> [任务目标] 从下方数据中提取全部分类信息行，逐行原样照录，不作任何改动。

═══ 数据记录 ═══

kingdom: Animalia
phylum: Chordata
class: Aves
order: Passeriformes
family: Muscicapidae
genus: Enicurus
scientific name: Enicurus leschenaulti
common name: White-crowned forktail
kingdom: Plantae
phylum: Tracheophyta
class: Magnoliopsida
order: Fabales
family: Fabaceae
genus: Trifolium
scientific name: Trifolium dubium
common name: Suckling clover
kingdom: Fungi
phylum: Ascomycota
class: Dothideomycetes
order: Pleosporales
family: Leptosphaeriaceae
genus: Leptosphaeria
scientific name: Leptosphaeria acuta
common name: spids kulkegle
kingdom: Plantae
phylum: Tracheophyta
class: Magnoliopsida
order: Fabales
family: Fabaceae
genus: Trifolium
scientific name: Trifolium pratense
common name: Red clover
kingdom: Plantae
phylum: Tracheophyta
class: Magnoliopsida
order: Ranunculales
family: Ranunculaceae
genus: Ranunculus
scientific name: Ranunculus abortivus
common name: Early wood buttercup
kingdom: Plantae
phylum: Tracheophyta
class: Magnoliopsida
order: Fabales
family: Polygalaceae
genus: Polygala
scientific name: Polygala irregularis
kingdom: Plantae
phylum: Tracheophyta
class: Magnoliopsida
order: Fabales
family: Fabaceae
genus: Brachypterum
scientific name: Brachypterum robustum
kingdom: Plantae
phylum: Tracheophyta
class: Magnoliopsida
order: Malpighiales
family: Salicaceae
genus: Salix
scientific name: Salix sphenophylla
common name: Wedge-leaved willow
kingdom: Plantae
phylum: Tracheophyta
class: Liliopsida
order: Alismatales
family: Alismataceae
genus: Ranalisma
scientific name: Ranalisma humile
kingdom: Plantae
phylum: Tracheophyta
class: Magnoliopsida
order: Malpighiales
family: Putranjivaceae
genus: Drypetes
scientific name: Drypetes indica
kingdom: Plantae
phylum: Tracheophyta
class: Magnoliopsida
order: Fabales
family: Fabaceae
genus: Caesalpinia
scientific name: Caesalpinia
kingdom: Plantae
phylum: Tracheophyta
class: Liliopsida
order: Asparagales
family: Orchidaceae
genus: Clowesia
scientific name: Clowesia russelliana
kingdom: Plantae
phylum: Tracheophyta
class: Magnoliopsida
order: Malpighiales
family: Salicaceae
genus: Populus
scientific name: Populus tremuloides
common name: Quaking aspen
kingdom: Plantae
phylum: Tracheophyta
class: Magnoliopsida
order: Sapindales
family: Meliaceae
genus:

═══

> [任务答复]
kingdom: Animalia
phylum: Chordata
class: Aves
order: Passeriformes
family: Muscicapidae
genus: Enicurus
scientific name: Enicurus leschenaulti
common name: White-crowned forktail
kingdom: Plantae
phylum: Tracheophyta
class: Magnoliopsida
order: Fabales
family: Fabaceae
genus: Trifolium
scientific name: Trifolium dubium
common name: Suckling clover
kingdom: Fungi
phylum: Ascomycota
class: Dothideomycetes
order: Pleosporales
family: Leptosphaeriaceae
genus: Leptosphaeria
scientific name: Leptosphaeria acuta
common name: spids kulkegle
kingdom: Plantae
phylum: Tracheophyta
class: Magnoliopsida
order: Fabales
family: Fabaceae
genus: Trifolium
scientific name: Trifolium pratense
common name: Red clover
kingdom: Plantae
phylum: Tracheophyta
class: Magnoliopsida
order: Ranunculales
family: Ranunculaceae
genus: Ranunculus
scientific name: Ranunculus abortivus
common name: Early wood buttercup
kingdom: Plantae
phylum: Tracheophyta
class: Magnoliopsida
order: Fabales
family: Polygalaceae
genus: Polygala
scientific name: Polygala irregularis
kingdom: Plantae
phylum: Tracheophyta
class: Magnoliopsida
order: Fabales
family: Fabaceae
genus: Brachypterum
scientific name: Brachypterum robustum
kingdom: Plantae
phylum: Tracheophyta
class: Magnoliopsida
order: Malpighiales
family: Salicaceae
genus: Salix
scientific name: Salix sphenophylla
common name: Wedge-leaved willow
kingdom: Plantae
phylum: Tracheophyta
class: Liliopsida
order: Alismatales
family: Alismataceae
genus: Ranalisma
scientific name: Ranalisma humile
kingdom: Plantae
phylum: Tracheophyta
class: Magnoliopsida
order: Malpighiales
family: Putranjivaceae
genus: Drypetes
scientific name: Drypetes indica
kingdom: Plantae
phylum: Tracheophyta
class: Magnoliopsida
order: Fabales
family: Fabaceae
genus: Caesalpinia
scientific name: Caesalpinia
kingdom: Plantae
phylum: Tracheophyta
class: Liliopsida
order: Asparagales
family: Orchidaceae
genus: Clowesia
scientific name: Clowesia russelliana
kingdom: Plantae
phylum: Tracheophyta
class: Magnoliopsida
order: Malpighiales
family: Salicaceae
genus: Populus
scientific name: Populus tremuloides
common name: Quaking aspen
kingdom: Plantae
phylum: Tracheophyta
class: Magnoliopsida
order: Sapindales
family: Meliaceae
genus:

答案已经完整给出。